Texto proporcionado:
________

Y en la exposición Danse, de Eugenia Grandchamp des Raux, en el Far de ses Coves Blanques, en Portmany, cabalgaba en el aire la flecha del éxtasis que anima al maravilloso atrevimiento. Pues, ¿qué es la vida, danza vibrante, sino un continuo atreverse?

Entre las fotografías que mostraban la pasión por el ballet de la vitalista Eugenia, bailaba espléndida Raquel Ortiz, hilo de Ariadna con el cello de Carlos Vesperinas. Parecía un ritual antiguo en el patio del faro abierto a las estrellas, y los peregrinos del arte admirábamos a la danzante en corro y vino en mano, aunque creí ver a Cristina Rubalcava bebiendo un tequilita como los que me esconde en cala Salada.

Y de pronto sonó la voz a cappella de la diva Ainhoa Arteta, bravísima, generosa, llenando todo el espacio con notas doradas. El dios Bes que bautiza Ibiza es danzante y lúdico, sensual y riente, estaba presente y deseaba más, así que salté cual entusiasmado espontáneo al ruedo entonando el Parigi, o cara. Y la diva, divertida ante mi osadía, nos regaló más Verdi, más vida, apoteosis de gozo danzante.

________

Instrucciones:
1. Transcribe al pie de la letra el fragmento del texto sobre la exposición Danse que va de "Y en la exposición" a "un continuo atreverse?".
2. Indica si cada afirmación concuerda con el texto sobre la exposición Danse, respondiendo sí o no y citando literalmente las palabras del texto que lo deciden: (a) la exposición Danse se presentó en el Far de ses Coves Blanques; (b) Raquel Ortiz bailaba acompañada por un piano; (c) Ainhoa Arteta cantó con acompañamiento de orquesta.

Material proporcionado:
________

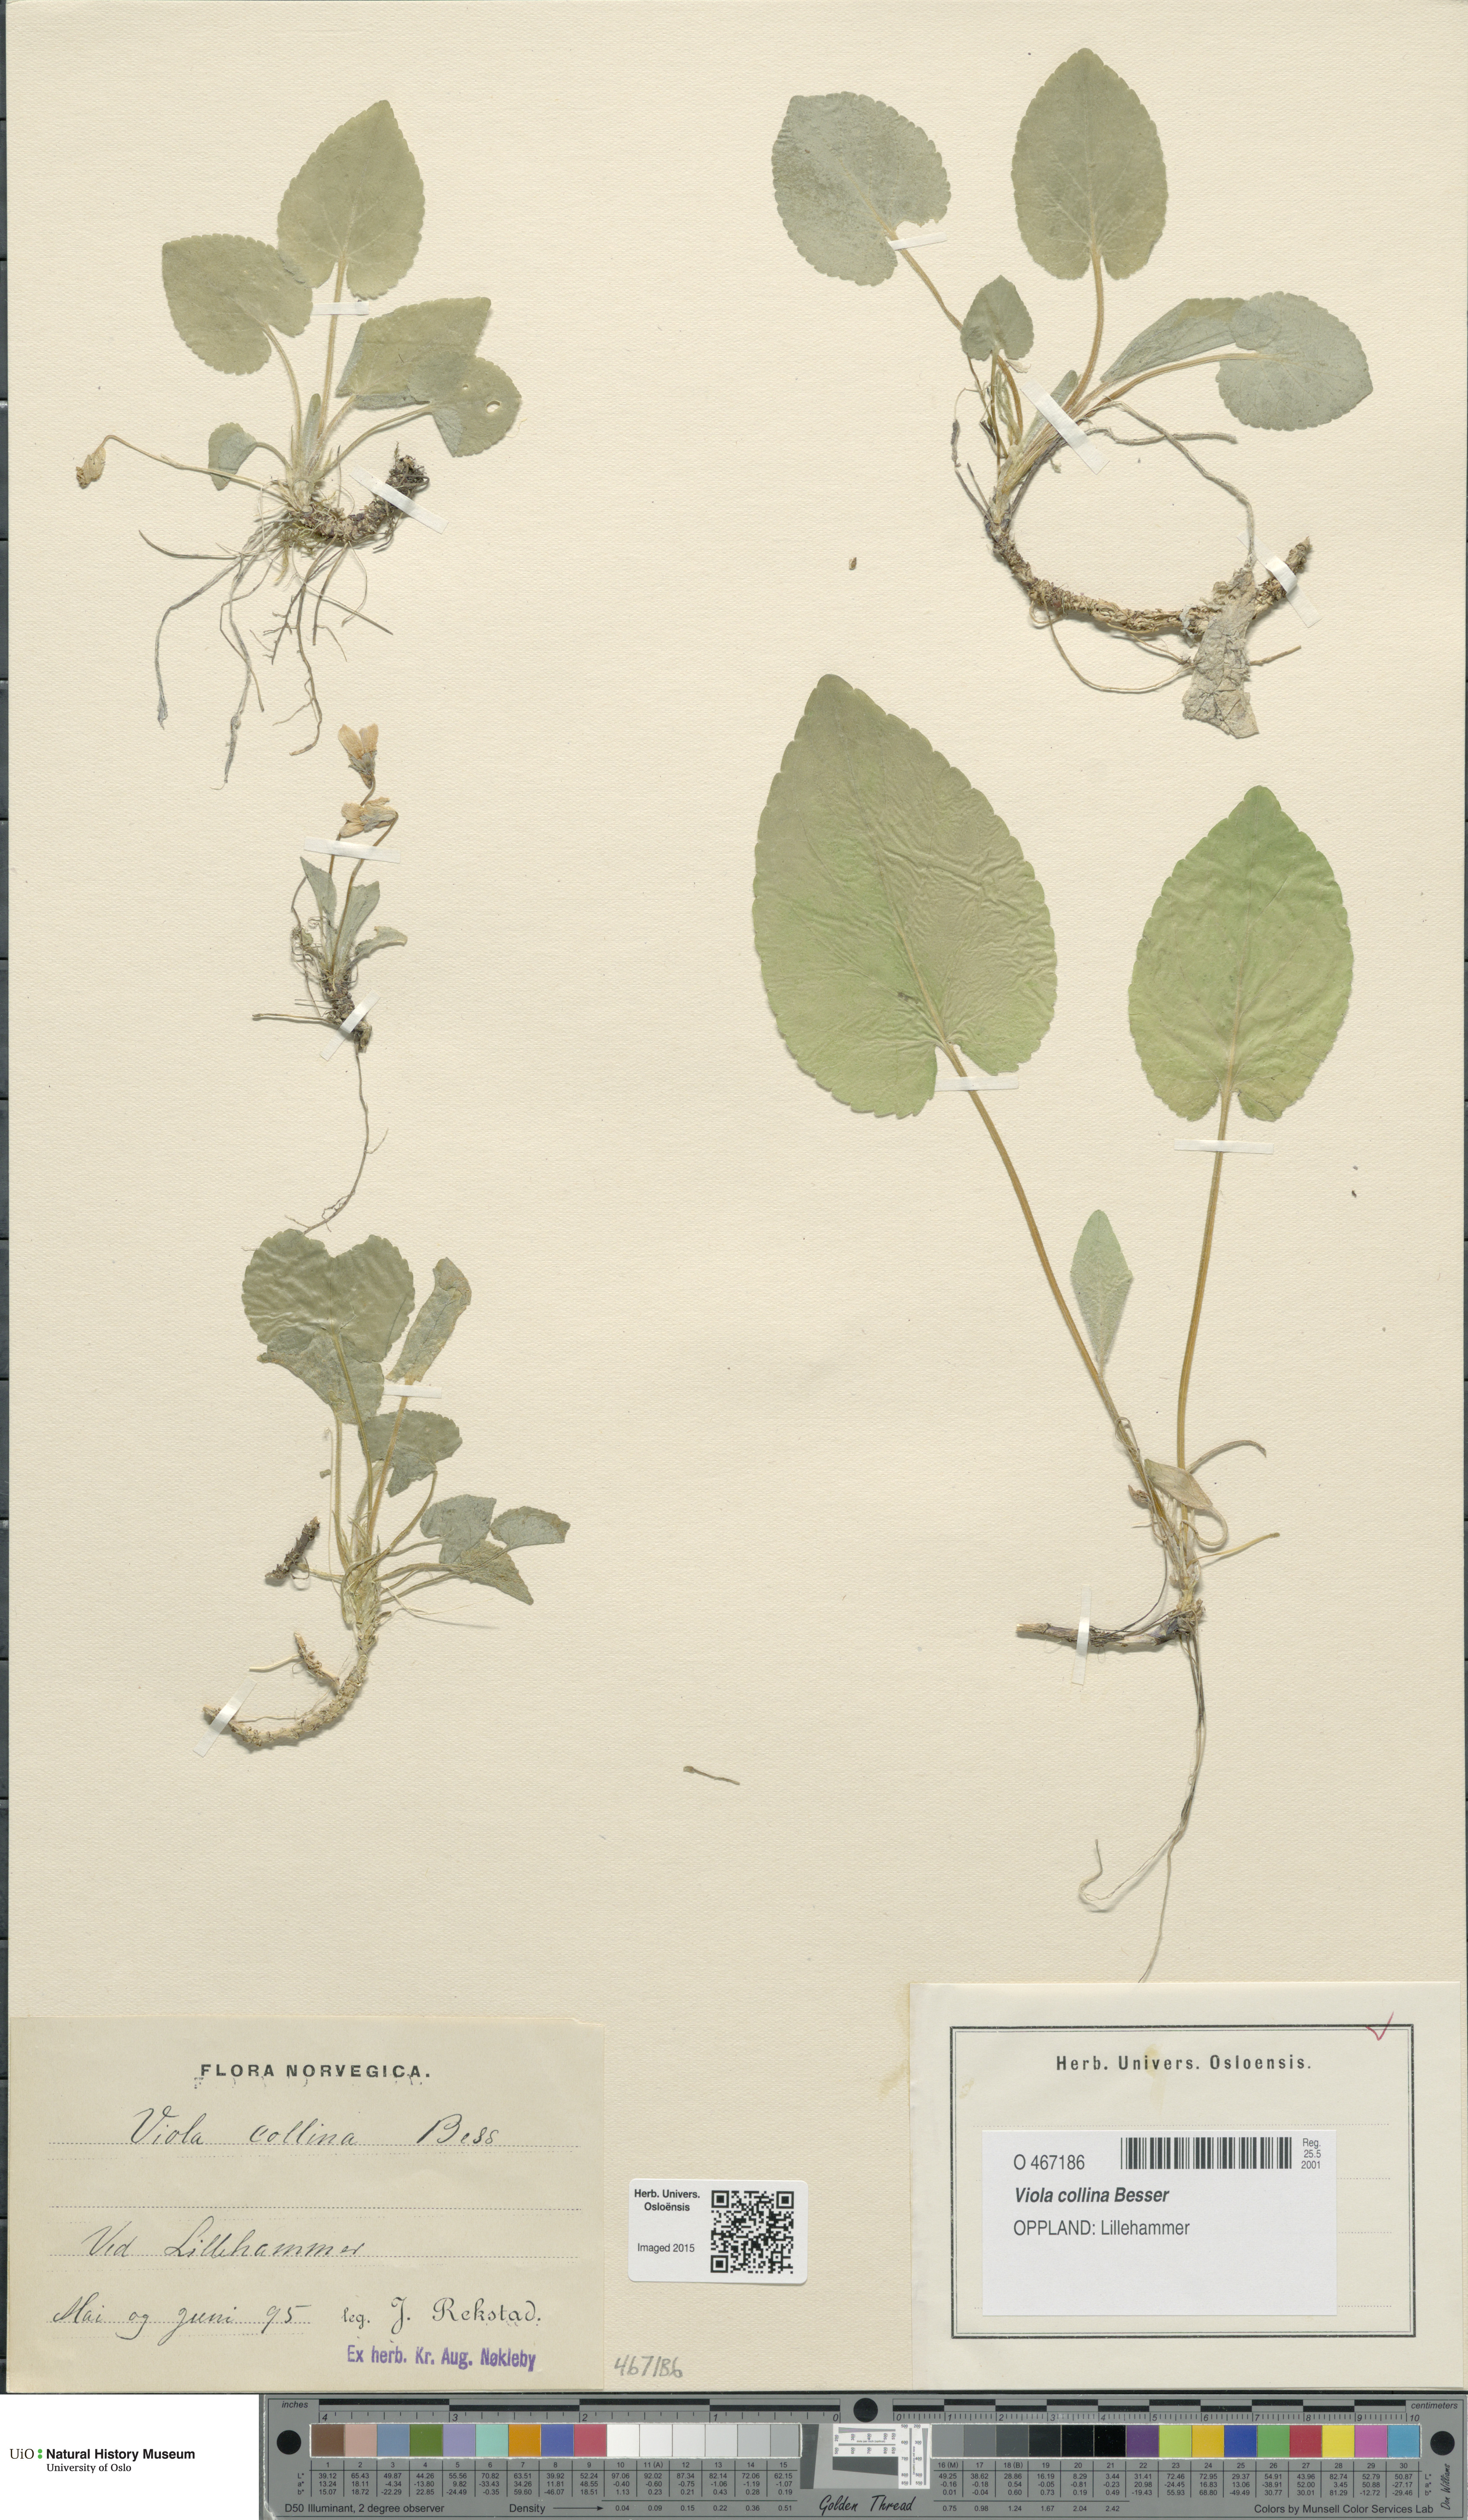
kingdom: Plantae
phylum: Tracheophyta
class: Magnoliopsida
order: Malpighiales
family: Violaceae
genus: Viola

________

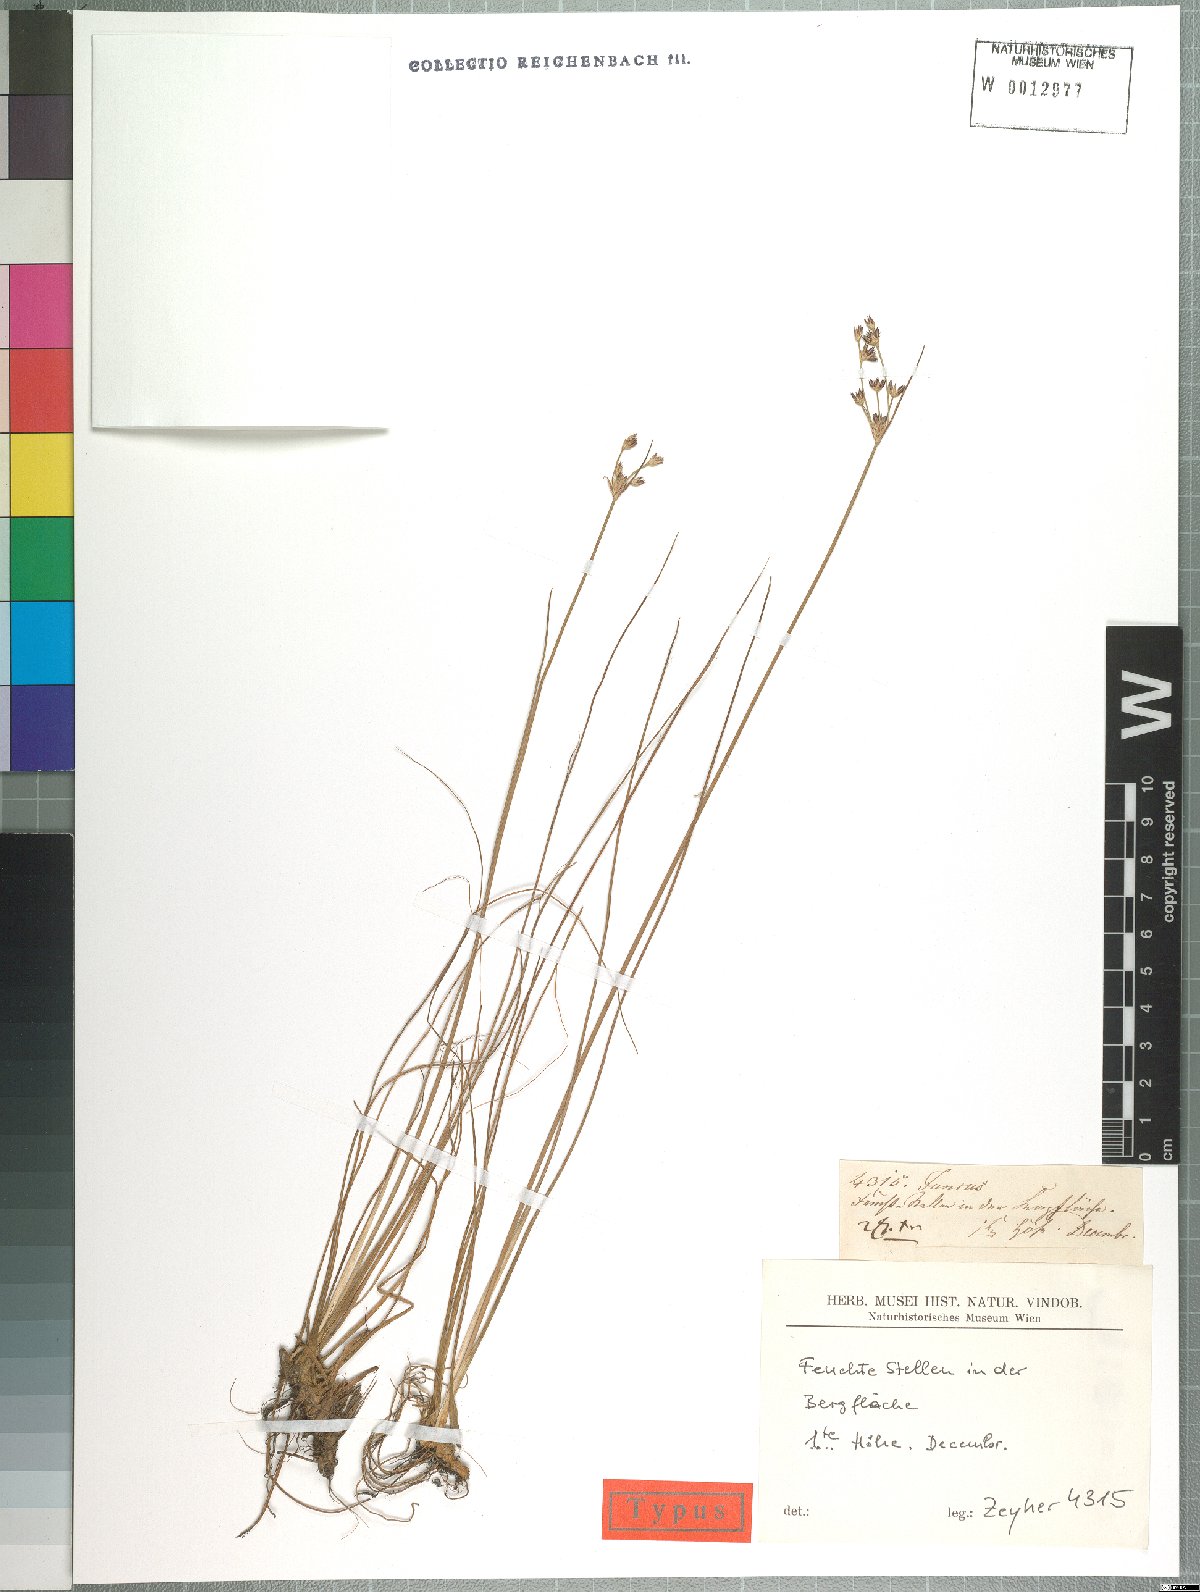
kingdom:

________

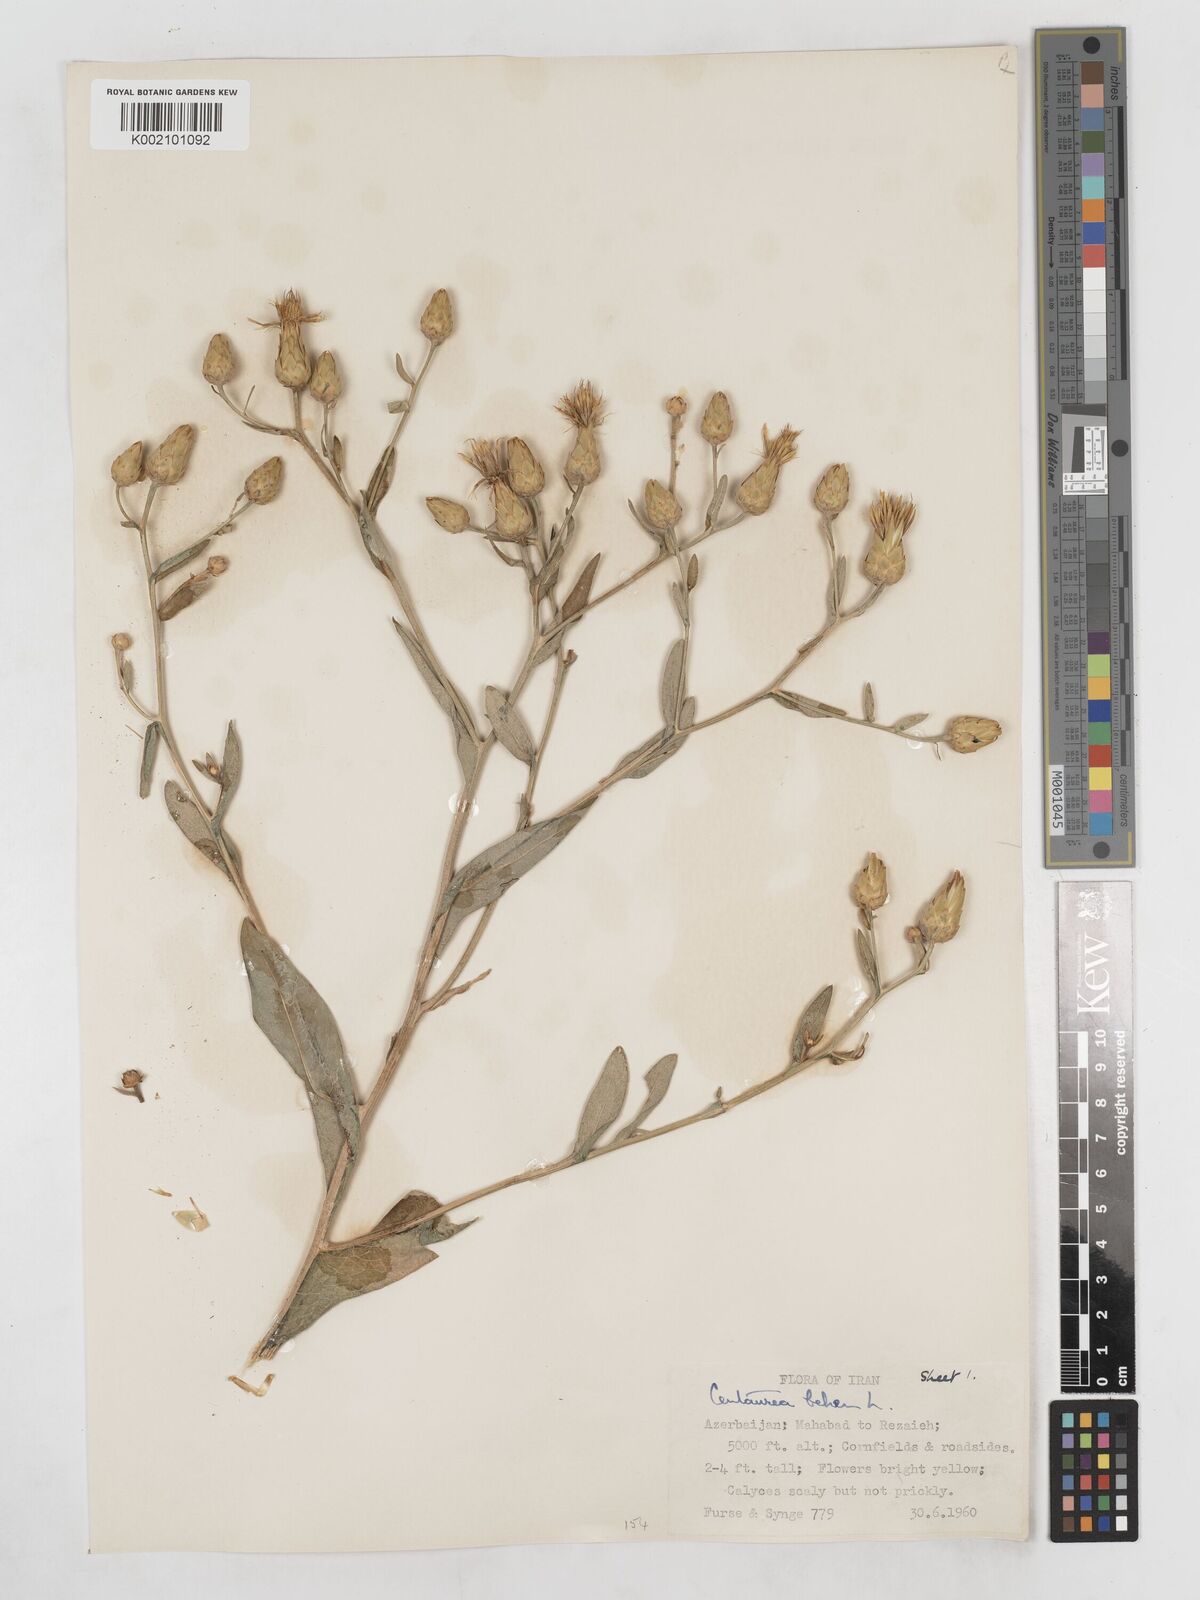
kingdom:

________

Soluciones por tarea:
1.
Y en la exposición Danse, de Eugenia Grandchamp des Raux, en el Far de ses Coves Blanques, en Portmany, cabalgaba en el aire la flecha del éxtasis que anima al maravilloso atrevimiento. Pues, ¿qué es la vida, danza vibrante, sino un continuo atreverse?

2.
(a) Sí: "en el Far de ses Coves Blanques, en Portmany".
(b) No: "con el cello de Carlos Vesperinas".
(c) No: "sonó la voz a cappella de la diva Ainhoa Arteta".